BUSINESS|APRIL 4, 2011, 8:46 P.M. ET
IMF Chief: 'Black Swans' Still Haunt Global Finance
By IAN TALLEY
WASHINGTON—The global economic recovery is still fragile, uneven and "beset by great uncertainty," the head of the International Monetary Fund said late Monday.
Growth in rich countries is too low and unemployment too high, Europe's piecemeal approach to resolving its sovereign debt and growth crisis is aggravating its problems and high commodity prices amid lower revenues and investment is threatening to undermine economic restructuring in the Middle East, Dominique Strauss-Kahn said in remarks to George WashingtonUniversity students.
"Great uncertainty still prevails," Mr. Strauss-Kahn said. "Indeed, numerous black swans are now swimming in the global economic lake."
His comments come ahead of spring meetings of the IMF, the World Bank and finance ministers of the Group of 20 largest industrialized and developing nations next week in Washington.
Among the highest priorities the G-20 and the IMF plan to tackle include how to level growing imbalances in the global economy, effective ways to manage massive international capital flows that risk overheating emerging countries and the potential impact of Japan's catastrophe and political turmoil in the Middle East.
Mr. Strauss-Kahn said he was concerned that cooperating seen at the peak of the financial crises was waning, saying he's worried that political coordination necessary to address the world's economic problems "will not be sustained."
He added that the the IMF is not seeking to restructure Greece's debt, responding to a media report saying the fund thought restructuring is necessary. "I want to deny this," Mr. Strauss-Kahn said. "We are supporting the Greek government in its position that it doesn't want a restructuring of the debt."
Restructuring—paying debt holders a fraction of the original value of their loans—would in no way solve Greece's biggest problem: competitiveness, Mr. Strauss-Kahn said.
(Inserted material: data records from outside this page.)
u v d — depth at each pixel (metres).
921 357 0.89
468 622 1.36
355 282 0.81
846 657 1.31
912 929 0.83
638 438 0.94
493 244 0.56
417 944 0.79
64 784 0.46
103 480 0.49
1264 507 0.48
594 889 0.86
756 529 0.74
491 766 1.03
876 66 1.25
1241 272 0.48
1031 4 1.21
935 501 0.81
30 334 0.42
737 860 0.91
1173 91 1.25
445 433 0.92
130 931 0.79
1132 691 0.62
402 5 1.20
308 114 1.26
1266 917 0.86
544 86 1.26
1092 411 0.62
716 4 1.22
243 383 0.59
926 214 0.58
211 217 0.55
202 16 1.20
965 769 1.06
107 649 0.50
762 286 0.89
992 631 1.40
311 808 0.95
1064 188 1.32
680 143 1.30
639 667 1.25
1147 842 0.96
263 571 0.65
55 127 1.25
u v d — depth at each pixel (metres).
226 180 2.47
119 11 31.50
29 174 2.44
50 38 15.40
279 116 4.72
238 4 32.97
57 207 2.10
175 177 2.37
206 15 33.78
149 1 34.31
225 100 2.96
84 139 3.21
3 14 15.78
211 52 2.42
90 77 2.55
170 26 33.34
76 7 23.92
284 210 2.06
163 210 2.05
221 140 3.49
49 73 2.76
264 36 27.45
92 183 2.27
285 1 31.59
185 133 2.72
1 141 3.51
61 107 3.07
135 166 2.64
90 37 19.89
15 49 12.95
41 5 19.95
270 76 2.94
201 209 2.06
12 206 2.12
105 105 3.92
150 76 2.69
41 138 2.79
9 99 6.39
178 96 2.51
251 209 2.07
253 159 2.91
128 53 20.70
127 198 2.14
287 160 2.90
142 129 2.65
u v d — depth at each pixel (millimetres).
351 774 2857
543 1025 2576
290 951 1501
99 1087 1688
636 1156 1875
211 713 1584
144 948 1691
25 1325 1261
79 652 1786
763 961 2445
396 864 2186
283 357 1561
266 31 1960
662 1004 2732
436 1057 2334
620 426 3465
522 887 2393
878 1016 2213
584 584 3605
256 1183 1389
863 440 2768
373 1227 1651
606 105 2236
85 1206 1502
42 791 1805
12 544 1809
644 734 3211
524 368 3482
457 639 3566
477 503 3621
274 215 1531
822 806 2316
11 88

The joint European Union-IMF bailout "tries to put back Greece on track as soon as possible without the need of any kind of default," he said.
A report in Germany's Der Spiegel magazine over the weekend said that senior IMF officials believe Greek debt restructuring is necessary, and that they have spoken with European government representatives in recent days to push for rapid action.